Texte de l'exercice:
----------------

Ensuite, vouloir quantifier ou qualifier le handicap de communication verbale
suppose que l’on ait préalablement défini les fonctions que remplit la communication
verbale. Aujourd’hui dans le secteur de la santé le handicap tend d’ailleurs à ne plus
être défini en termes de « déficiences » ou d’« incapacités » mais de fonctionnement
(cf. Woisard-Bassols, 2011). Jamet (2003) définit le fonctionnement comme suit :
Le terme fonctionnement [. . .] renvoie à l’ensemble des fonctions de
la personne humaine, c’est-à-dire les fonctions organiques, les fonctions
liées aux activités de la personne et les fonctions qui permettent sa par-
ticipation au sein de la société.
Cette perspective fonctionnelle sur la communication verbale nous a naturel-
lement amené à considérer les fonctions du langage définies par Jakobson (1963)
comme un cadre pertinent pour notre réflexion. Nous avons souligné le fait que les
tests d’intelligibilité portant sur la retranscription d’unités linguistiques se concentrent
sur la fonction métalinguistique du langage – ce qui n’est pas étonnant lorsque l’on
considère que ces méthodes ont été développées au départ pour mesurer l’efficacité
dans le transfert de code par des canaux ou des systèmes de transmission.

----------------

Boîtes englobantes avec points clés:
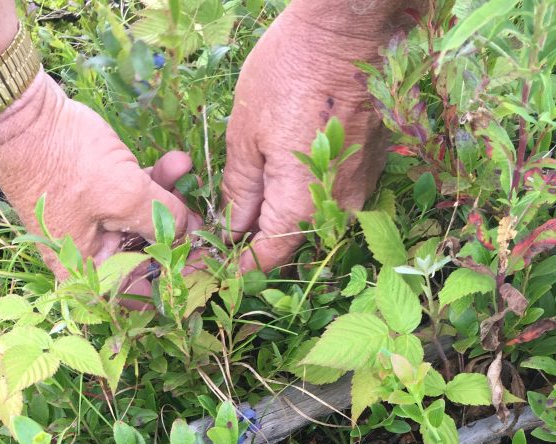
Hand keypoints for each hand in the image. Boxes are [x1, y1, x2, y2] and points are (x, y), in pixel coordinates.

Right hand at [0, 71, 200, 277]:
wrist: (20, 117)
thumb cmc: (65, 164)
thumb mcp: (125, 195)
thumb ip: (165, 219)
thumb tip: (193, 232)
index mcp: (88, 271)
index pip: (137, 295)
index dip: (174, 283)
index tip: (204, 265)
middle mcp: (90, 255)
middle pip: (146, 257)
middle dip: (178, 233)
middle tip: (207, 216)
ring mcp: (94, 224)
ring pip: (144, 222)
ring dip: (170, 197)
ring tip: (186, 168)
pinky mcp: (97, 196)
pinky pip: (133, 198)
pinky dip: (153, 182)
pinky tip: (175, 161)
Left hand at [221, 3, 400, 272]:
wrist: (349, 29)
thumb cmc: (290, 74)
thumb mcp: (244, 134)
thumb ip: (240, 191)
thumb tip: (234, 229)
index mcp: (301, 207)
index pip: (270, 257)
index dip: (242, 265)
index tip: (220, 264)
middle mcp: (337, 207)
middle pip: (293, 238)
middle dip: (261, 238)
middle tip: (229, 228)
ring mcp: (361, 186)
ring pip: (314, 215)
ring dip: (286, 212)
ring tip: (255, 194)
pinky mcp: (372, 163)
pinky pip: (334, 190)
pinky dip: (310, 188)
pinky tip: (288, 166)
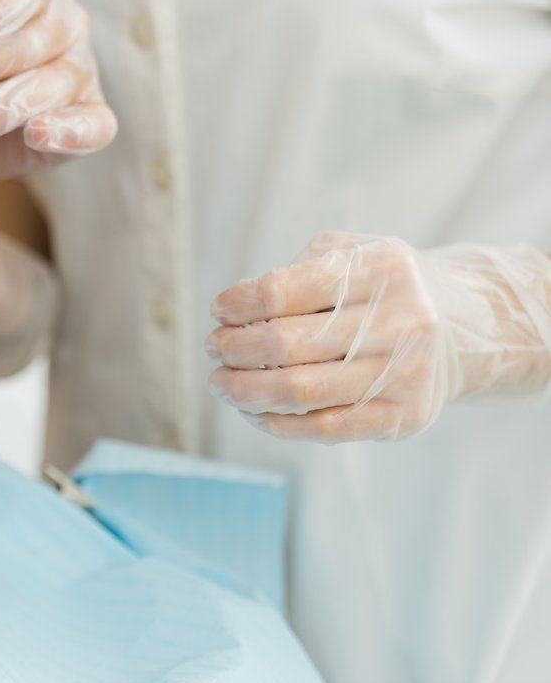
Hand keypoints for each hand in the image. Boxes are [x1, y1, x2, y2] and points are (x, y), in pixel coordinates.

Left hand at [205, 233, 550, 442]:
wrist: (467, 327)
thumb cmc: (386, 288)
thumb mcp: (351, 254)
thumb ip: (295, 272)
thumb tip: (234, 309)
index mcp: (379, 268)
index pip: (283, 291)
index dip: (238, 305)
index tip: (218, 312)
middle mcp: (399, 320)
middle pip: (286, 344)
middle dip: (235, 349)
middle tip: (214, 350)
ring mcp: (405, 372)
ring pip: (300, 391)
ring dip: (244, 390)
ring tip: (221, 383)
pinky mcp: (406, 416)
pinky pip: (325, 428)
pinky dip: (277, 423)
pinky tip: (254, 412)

----------------

Consigne: Recopiez en entier le texte sur le handicap de communication verbale, sans rien y changer.

Votre réponse:
Ensuite, vouloir quantifier ou qualifier le handicap de communication verbale
suppose que l’on ait préalablement défini les fonctions que remplit la communication
verbale. Aujourd’hui dans le secteur de la santé le handicap tend d’ailleurs à ne plus
être défini en termes de « déficiences » ou d’« incapacités » mais de fonctionnement
(cf. Woisard-Bassols, 2011). Jamet (2003) définit le fonctionnement comme suit :
Le terme fonctionnement [. . .] renvoie à l’ensemble des fonctions de
la personne humaine, c’est-à-dire les fonctions organiques, les fonctions
liées aux activités de la personne et les fonctions qui permettent sa par-
ticipation au sein de la société.
Cette perspective fonctionnelle sur la communication verbale nous a naturel-
lement amené à considérer les fonctions du langage définies par Jakobson (1963)
comme un cadre pertinent pour notre réflexion. Nous avons souligné le fait que les
tests d’intelligibilité portant sur la retranscription d’unités linguistiques se concentrent
sur la fonction métalinguistique du langage – ce qui n’est pas étonnant lorsque l’on
considère que ces méthodes ont été développées au départ pour mesurer l’efficacité
dans le transfert de code par des canaux ou des systèmes de transmission.